* _Work request 1_
In the page on the 8085 SUB R instruction, render this sentence in Spanish: "It occupies only 1-Byte in the memory."
* _Work request 2_
According to the page on the 8085 SUB R instruction, where is the resulting difference stored?
* _Work request 3_
Decide whether each statement agrees with the page on the 8085 SUB R instruction. Answer yes or no, quoting the deciding words.
(a) R may be a memory location M pointed to by the HL pair.
(b) The SUB R instruction takes two bytes in memory.
(c) This type of instruction has eight opcodes.

* _Reading text_
====================
Instruction type SUB R in 8085 Microprocessor

Microprocessor8085

In 8085 Instruction, SUB is a mnemonic that stands for ‘SUBtract contents of R from Accumulator. Here R stands for any of the following registers, or memory location M pointed by HL pair.

R = A, B, C, D, E, H, L, or M

Mnemonics, Operand Opcode(in HEX) Bytes
SUB A 97 1
SUB B 90 1
SUB C 91 1
SUB D 92 1
SUB E 93 1
SUB H 94 1
SUB L 95 1
SUB M 96 1

In this instruction content of the register R will get subtracted from the Accumulator and the resultant difference will be stored on the Accumulator replacing the previous content of the Accumulator. Where R can be any of the eight values, so as a result there are eight opcodes for this type of instruction as mentioned in the above table. It occupies only 1-Byte in the memory.
====================
* _Data for review_

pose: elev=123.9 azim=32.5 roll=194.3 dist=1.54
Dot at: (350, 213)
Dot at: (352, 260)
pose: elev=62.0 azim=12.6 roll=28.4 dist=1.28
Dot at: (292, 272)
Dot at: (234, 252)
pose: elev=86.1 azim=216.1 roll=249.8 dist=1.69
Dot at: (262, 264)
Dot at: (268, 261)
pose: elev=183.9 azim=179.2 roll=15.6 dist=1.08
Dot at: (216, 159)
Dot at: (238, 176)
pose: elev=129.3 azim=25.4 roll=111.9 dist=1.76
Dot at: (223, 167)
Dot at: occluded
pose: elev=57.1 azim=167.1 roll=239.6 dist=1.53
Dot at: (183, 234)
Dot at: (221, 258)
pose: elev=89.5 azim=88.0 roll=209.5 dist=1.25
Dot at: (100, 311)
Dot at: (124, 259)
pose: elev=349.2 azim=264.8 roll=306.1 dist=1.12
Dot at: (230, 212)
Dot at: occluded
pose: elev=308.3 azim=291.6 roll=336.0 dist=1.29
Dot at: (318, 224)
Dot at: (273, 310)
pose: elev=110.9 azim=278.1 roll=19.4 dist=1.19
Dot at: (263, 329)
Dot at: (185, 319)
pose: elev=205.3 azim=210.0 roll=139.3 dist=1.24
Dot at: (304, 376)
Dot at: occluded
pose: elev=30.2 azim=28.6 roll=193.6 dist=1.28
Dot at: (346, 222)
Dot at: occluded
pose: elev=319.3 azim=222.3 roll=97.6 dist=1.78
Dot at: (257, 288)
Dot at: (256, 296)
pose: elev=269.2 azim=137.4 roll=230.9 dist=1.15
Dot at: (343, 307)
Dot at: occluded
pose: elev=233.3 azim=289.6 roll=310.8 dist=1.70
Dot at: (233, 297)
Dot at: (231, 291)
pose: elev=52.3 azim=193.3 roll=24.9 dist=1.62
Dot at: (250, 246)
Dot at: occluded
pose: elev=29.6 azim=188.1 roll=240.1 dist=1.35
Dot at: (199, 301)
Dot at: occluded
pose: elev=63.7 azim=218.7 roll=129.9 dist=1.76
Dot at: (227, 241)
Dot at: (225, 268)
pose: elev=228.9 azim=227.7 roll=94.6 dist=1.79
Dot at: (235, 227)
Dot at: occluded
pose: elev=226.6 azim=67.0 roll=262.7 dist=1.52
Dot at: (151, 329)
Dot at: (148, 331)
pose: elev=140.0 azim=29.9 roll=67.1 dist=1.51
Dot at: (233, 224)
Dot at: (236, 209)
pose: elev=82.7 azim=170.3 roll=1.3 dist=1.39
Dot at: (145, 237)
====================
* _Exercise response 1_
Ocupa solo 1 byte en la memoria.

* _Exercise response 2_
In the Accumulator, replacing its previous content.

* _Exercise response 3_
(a) Yes: "or memory location M pointed by HL pair"
(b) No: "It occupies only 1-Byte in the memory."
(c) Yes: "so as a result there are eight opcodes for this type of instruction"